Practical 2: Text Pre-processing¶

logo

Text Mining, Transforming Text into Knowledge (202400006)¶

In this practical, we are first going to learn some pre-processing methods for text. These are methods that can help us with cleaning, normalizing, and structuring raw text data into a format suitable for analysis or input into NLP models.

Pre-processing simple texts¶

1. Text is also known as a string variable, or as an array of characters. Create a variable a with the text value of "Hello @Text Mining World! I'm here to learn, right?", and then print it!

2. Import the nltk package and use the function lower() to convert the characters in string a to their lowercase form and save it into a new variable b.

NB: nltk comes with many corpora, toy grammars, trained models, etc. A complete list is posted at: https://www.nltk.org/nltk_data/

To install the data, after installing nltk, you could use the nltk.download() data downloader. We will make use of this in Question 8.

3. Use the string package to print the list of punctuations.

Punctuations can separate characters, words, phrases, or sentences. In some applications they are very important to the task at hand, in others they are redundant and should be removed!

4. Use the punctuation list to remove the punctuations from the lowercase form of our example string a. Name your variable c.

5. Use the function word_tokenize() function from nltk and tokenize string b. Compare that with the tokenization of string c.

6. Use the function Regexptokenizer() from nltk to tokenize the string b whilst removing punctuations. This way you will avoid unnecessary concatenations.

7. Use funtion sent_tokenize() from the nltk package and split the string b into sentences. Compare that with the sentence tokenization of string c.

Pre-processing a text corpus (dataset)¶

Pre-processing a dataset is similar to pre-processing simple text strings. First, we need to get some data. For this, we can use our own dataset, or we can scrape data from web or use social media APIs. There are also some websites with publicly available datasets:

  • CLARIN Resource Families
  • UCI Machine Learning Repository
  • Kaggle

Here, we want to analyze and pre-process the Taylor Swift song lyrics data from all her albums. The dataset can be downloaded from the course website or alternatively from Kaggle.

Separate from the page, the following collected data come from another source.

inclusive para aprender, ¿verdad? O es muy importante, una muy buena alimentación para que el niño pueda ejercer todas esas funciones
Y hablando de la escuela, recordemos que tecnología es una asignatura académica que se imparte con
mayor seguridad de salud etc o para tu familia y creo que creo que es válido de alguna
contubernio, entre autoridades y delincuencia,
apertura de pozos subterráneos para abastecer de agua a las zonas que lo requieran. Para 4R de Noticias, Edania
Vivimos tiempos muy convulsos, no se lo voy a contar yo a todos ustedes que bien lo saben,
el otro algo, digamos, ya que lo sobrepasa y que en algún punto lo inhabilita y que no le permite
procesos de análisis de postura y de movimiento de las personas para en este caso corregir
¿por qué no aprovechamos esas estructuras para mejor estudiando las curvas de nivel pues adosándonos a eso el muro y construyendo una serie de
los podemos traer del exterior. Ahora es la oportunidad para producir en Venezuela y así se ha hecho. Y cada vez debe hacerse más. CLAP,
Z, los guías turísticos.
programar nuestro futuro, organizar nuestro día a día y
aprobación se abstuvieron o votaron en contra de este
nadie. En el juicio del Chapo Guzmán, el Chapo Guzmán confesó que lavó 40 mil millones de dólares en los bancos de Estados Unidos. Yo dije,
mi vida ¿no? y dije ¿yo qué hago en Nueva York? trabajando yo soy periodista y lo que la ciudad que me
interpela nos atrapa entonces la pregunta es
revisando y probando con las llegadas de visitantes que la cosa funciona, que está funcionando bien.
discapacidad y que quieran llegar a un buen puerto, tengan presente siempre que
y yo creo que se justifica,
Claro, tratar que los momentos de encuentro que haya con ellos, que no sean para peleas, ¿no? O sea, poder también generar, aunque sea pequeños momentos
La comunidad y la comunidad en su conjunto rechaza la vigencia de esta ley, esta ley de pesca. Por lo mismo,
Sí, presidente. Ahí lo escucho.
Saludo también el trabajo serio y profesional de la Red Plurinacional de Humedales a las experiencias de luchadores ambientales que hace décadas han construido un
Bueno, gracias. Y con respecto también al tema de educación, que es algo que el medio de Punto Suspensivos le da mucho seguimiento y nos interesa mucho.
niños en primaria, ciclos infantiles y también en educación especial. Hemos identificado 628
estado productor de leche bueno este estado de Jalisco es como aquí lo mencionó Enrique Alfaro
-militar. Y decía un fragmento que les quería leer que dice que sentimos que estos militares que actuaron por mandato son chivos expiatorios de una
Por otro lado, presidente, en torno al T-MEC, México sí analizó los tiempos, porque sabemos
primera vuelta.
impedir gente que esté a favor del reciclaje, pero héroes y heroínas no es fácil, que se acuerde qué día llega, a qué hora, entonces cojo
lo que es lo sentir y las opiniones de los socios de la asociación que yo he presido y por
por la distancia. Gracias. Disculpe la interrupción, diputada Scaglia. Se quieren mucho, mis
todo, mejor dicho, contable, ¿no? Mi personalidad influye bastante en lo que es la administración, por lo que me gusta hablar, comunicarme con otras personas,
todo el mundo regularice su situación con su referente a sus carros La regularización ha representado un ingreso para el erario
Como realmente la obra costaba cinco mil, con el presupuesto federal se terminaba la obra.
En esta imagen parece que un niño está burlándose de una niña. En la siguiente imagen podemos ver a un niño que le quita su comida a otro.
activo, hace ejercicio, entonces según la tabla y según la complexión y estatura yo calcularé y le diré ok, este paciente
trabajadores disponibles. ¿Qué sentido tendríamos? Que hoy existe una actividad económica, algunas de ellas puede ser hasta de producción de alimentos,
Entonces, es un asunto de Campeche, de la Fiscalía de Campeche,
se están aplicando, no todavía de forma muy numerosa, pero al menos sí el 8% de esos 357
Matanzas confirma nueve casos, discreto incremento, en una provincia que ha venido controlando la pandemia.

Upload taylor_swift_lyrics.csv to Google Colab. You can do this by clicking on the Files button on the very left side of Colab and drag and drop the data there or click the upload button. Alternatively you can mount Google Drive and upload the dataset there.

8. Read the taylor_swift.csv dataset. Check the dataframe using head() and tail() functions.

9. Add a new column to the dataframe and name it Preprocessed Lyrics , then fill the column with the preprocessed text including the steps in this and the following questions. First replace the \n sequences with a space character.

10. Write another custom function to remove the punctuations. You can use the previous method or make use of the function maketrans() from the string package.

11. Change all the characters to their lower forms. Think about why and when we need this step in our analysis.

12. List the 20 most frequent terms in this dataframe.

13. Plot a wordcloud with max 50 words using the WordCloud() function from the wordcloud package. Use the command ?WordCloud to check the help for this function.

14. Use the English stop word list from the nltk package to remove the stop words. Check the stop words and update them with your optional list of words, for example: "im", "youre", "id", "dont", "cant", "didnt", "ive", "ill", "hasnt". Show the 20 most frequent terms and plot the wordcould of 50 words again.

15. We can apply stemming or lemmatization on our text data. Apply a lemmatizer from nltk and save the results.

Text representation with Vector Space Model¶

16. Use CountVectorizer() from the sklearn package and build a bag of words model on Preprocessed Lyrics based on term frequency. Check the shape of the output matrix.

17. Inspect the first 100 terms in the vocabulary.

18. Using TfidfVectorizer(), you can create a model based on tfidf. Apply this vectorizer to your text data. Does the shape of the output matrix differ from dtm?

19. Use the TfidfVectorizer() to create an n-gram based model with n = 1 and 2. Use the ngram_range argument to determine the lower and upper boundary of the range of n-values for different n-grams to be extracted. (tip: use ?TfidfVectorizer)

20. We want to compare the lyrics of Friends theme song with the lyrics of Taylor Swift's songs and find the most similar one. Use the string below. First, apply the pre-processing steps and then transform the text into count and tfidf vectors. Do the bag of words models agree on the most similar song to Friends theme song?